— Instructions to follow —
Output the data below exactly as it is, dropping the pictures from your copy.

:: Dataset excerpts ::

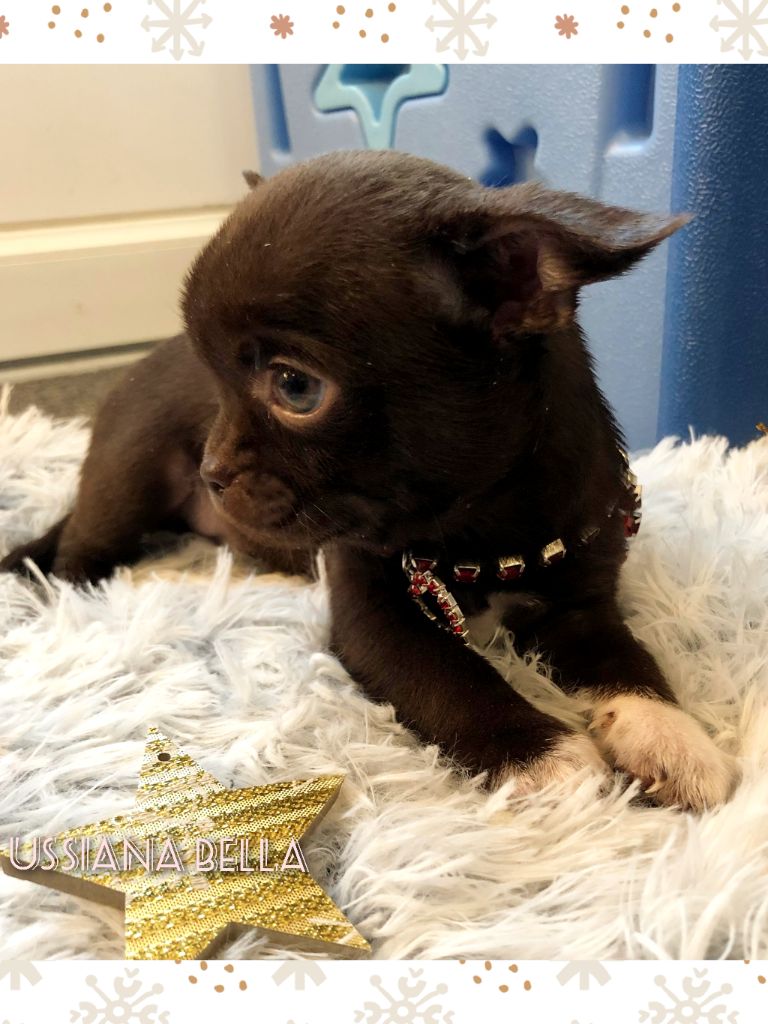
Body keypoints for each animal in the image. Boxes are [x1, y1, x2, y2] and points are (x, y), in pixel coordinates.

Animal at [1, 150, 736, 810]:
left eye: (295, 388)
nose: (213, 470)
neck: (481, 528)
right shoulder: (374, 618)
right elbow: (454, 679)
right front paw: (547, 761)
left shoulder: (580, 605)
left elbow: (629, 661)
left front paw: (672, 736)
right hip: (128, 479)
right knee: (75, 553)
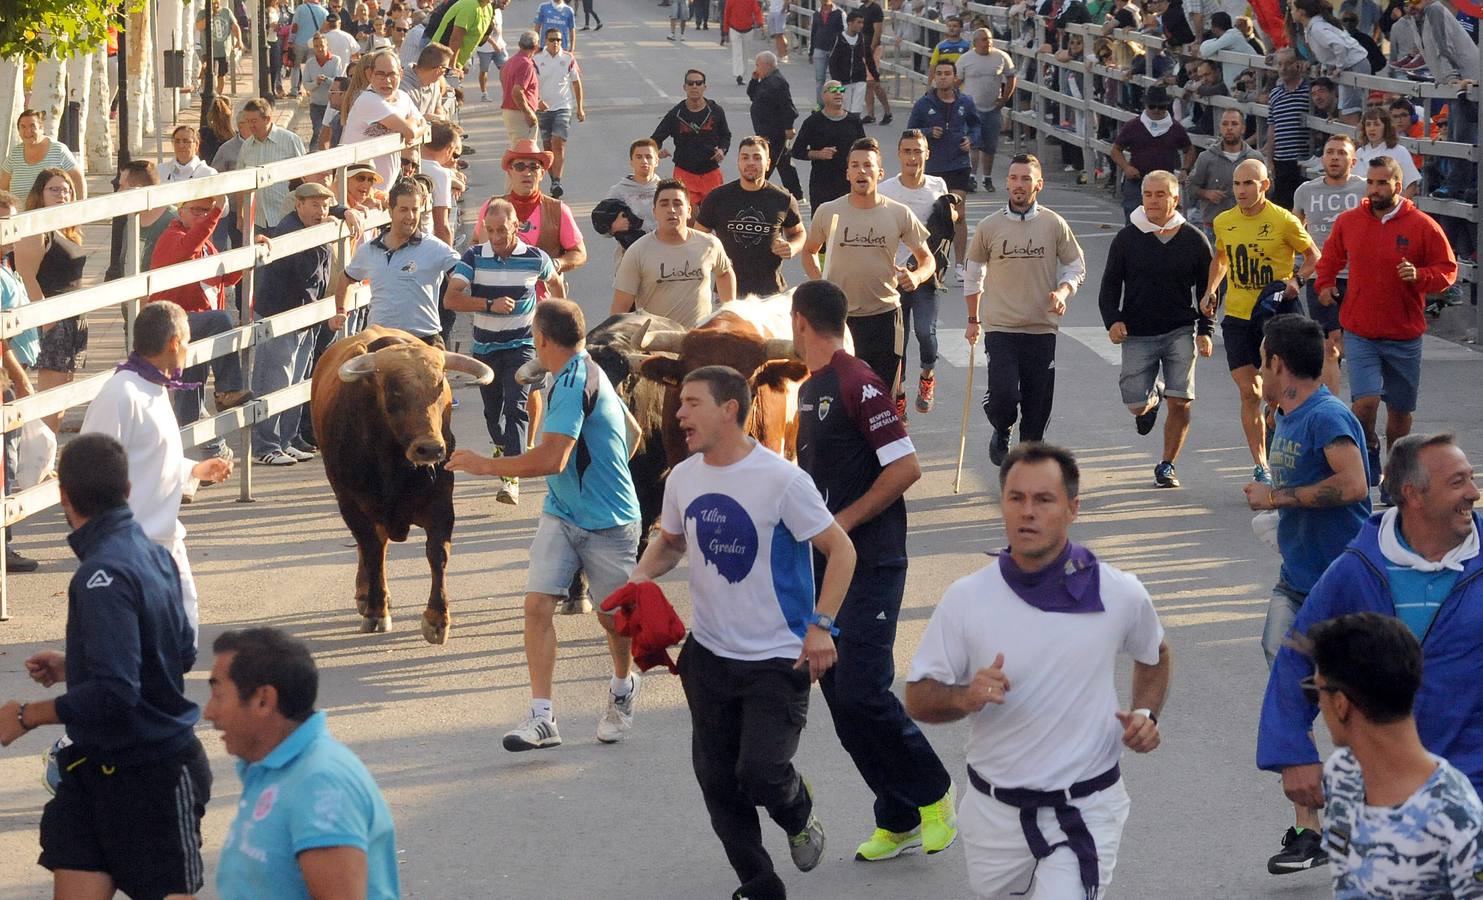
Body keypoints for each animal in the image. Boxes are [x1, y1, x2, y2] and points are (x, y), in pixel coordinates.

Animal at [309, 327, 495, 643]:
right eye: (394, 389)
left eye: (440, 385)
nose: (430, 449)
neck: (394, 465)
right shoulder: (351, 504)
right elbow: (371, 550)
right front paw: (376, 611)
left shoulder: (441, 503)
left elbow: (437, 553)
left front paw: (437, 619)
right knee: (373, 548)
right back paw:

:::

— Response area —
Body keypoints for each animal in the image. Boxes are [x1, y1, x2, y2] and points are (x, y), in pixel coordinates.

Animal at [1, 150, 736, 810]:
left eye: (295, 388)
nose: (213, 470)
neck: (481, 528)
right shoulder: (374, 618)
right elbow: (454, 679)
right front paw: (547, 761)
left shoulder: (580, 605)
left elbow: (629, 661)
left front paw: (672, 736)
right hip: (128, 479)
right knee: (75, 553)
Body keypoints for each animal in the image. Boxes are [x1, y1, x2, y2] and points are (x, y), in pixel coordinates.

Animal at [309, 327, 495, 643]:
right eye: (394, 389)
left eye: (440, 385)
nose: (430, 449)
neck: (394, 465)
right shoulder: (351, 504)
right elbow: (371, 550)
right front paw: (376, 611)
left shoulder: (441, 503)
left elbow: (437, 553)
left front paw: (437, 619)
right knee: (373, 548)
right back paw:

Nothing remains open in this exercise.